Readings
April 6th, 2025
Asheville, North Carolina
Malaprop’s Bookstore Poetrio Series
55 Haywood Ave., Asheville, N.C., 4:30 pm
Press
Interview with Forget the Box Arts Magazine
Montreal Review of Books review of Tidal by Carlos A. Pittella
The Informer, Montreal West Viewspaper, November 2024, Vol. 52, No. 8
Literary Database of Quebec English-Language Authors Listing
Author Interview with Zoe K. Korte, Chestnut Review staff writer:
ZKK: Tidal is your debut poetry collection. Were there lessons to be learned from putting together a manuscript that you had not previously understood in the process of publishing individual pieces?
MDL: A manuscript is more than a collection of individual poems, there has to be an arc or current of a story, and poems need to speak to each other.
ZKK: The collection is portioned into two parts. What was your intent in selecting the first and last pieces of each section? What can these four pieces reveal about the arc of the book?

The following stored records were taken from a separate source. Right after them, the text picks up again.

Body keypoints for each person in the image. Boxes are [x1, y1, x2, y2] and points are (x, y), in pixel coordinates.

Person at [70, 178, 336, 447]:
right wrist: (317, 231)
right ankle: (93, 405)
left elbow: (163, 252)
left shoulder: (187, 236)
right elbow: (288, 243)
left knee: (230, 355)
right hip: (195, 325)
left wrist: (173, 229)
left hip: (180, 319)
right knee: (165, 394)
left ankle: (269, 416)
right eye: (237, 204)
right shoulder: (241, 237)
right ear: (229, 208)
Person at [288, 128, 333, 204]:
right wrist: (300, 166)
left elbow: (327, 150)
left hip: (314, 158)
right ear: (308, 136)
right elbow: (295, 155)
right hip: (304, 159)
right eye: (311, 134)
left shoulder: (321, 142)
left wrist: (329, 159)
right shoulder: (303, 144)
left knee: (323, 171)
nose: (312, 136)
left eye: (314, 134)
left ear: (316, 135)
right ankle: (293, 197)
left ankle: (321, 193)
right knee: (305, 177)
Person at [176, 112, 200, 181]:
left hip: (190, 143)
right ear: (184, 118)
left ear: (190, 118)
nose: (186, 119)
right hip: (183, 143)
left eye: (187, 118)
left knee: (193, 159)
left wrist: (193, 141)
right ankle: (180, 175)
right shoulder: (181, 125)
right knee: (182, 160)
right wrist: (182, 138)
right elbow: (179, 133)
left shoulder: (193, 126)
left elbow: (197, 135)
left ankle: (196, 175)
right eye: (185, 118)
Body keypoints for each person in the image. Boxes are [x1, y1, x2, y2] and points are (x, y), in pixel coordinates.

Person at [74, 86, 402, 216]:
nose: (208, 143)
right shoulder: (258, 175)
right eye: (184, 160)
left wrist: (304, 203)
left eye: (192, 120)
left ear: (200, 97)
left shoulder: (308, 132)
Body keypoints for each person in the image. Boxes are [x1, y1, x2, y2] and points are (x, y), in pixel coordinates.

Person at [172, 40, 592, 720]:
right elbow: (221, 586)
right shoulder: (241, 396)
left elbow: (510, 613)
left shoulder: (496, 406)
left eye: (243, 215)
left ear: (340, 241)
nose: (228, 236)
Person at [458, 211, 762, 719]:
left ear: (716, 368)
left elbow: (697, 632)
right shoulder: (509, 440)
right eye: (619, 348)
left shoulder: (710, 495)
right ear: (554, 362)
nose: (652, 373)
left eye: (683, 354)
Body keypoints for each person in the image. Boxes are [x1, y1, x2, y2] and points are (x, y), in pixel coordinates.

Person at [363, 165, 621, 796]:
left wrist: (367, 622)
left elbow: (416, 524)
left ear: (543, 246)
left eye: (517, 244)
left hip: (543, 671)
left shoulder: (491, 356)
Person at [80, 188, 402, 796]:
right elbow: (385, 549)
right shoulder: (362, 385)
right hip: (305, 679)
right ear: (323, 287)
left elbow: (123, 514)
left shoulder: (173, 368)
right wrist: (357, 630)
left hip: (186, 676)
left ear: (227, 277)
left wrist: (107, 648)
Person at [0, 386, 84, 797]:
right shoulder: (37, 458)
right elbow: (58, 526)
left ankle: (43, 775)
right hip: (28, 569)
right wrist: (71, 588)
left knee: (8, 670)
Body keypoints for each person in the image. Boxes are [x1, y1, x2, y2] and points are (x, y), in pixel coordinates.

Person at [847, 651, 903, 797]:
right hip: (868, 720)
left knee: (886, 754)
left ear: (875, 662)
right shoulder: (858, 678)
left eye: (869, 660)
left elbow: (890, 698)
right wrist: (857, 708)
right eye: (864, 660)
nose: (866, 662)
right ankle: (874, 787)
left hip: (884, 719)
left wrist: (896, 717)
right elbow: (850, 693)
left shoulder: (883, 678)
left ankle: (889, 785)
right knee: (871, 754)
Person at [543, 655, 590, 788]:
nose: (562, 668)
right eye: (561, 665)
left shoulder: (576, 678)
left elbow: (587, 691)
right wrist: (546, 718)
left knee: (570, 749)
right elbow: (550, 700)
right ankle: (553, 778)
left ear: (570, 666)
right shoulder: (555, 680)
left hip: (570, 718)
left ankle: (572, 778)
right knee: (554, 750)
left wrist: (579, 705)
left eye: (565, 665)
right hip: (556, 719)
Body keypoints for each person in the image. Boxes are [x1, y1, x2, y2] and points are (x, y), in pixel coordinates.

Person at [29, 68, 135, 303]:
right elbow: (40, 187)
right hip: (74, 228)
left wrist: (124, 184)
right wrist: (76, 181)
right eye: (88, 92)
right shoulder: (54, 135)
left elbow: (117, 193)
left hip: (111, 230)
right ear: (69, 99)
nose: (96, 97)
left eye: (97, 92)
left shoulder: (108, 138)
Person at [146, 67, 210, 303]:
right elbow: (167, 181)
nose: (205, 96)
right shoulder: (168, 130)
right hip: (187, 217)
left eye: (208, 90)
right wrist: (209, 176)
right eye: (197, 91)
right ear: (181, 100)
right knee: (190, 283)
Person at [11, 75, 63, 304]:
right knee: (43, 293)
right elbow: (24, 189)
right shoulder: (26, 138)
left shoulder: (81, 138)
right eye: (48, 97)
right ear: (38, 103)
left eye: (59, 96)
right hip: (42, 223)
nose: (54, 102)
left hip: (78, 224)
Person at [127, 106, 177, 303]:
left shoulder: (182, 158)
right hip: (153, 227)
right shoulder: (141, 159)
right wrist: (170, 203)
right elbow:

MDL: First of all, the first and last poems of sections need to be strong poems or important in the arc of the book. They invite the reader in, set a tone, signal transitions. “Cardinal Flower” and “The First Climber” in the first section communicate critical information about the narrator, confronted with the red blooms that resist taming and wrestling with a child who is a climber. “Tidal” and “East Beach” in the second section give more texture and depth to the forces out of our control, alongside the beauty, and the impact of close kin and loss.
ZKK: To expand on the previous question, the poem “Dear Daniel” concludes with the line, “Do you still have dreams / about where we go from here?” Will you continue on the trajectory of Tidal in future work, or do you feel satisfied with how thoroughly this work builds its own discrete realm?
MDL: I don’t really know where I’ll go from here, can’t say I feel “satisfied” or “finished” with what I created with TIDAL. But I hope there will be new directions, things to discover.
ZKK: Sometimes poetry can make the reader squirm with simultaneous rapture and repulsion, which is to be desired in a medium that excavates exquisitely uncomfortable truths. In the poem “Seesaw,” the speaker cites their “own antsy urge to disturb.” Did you choose such raw material to ruffle feathers in your audience, digest some nagging nostalgia, or an amalgamation of the two?
MDL: I would say “Neither!” I think I only discovered, claimed the “antsy urge to disturb” in myself in the process of writing “Seesaw” and thinking about the impulsive and provocative behavior of my boy cousins, wondering why I was never the one disturbing the balance and causing a ruckus. And then related that to my later life twists and turns.
ZKK: In “Bottom of the Well,” the speaker narrates, “I peer into the depths with a special lens… to figure out what survives in the black hole.” What “special lens” do you use to find sources of inspiration?
MDL: The “special lens” that serves as a source of inspiration for me comes through what I observe or feel, often with great intensity, what I hear in the wind when alone and tuned in. It’s an honoring of place, physical and otherwise, and people that I care about, people who see me.
ZKK: The speaker refers to the biographical subject of “Higher and Higher” as “all technique, no sentiment.” When it comes to writing poetry, what is your preferred equilibrium between technique and sentiment? How does each crucial element refine or dilute the other?
MDL: With poetry I find it’s the same as with music (playing the piano)—you have to achieve a flow between the two (technique and sentiment), to avoid letting one get the upper hand, unless just for an instant that lassoes you back to a better balance.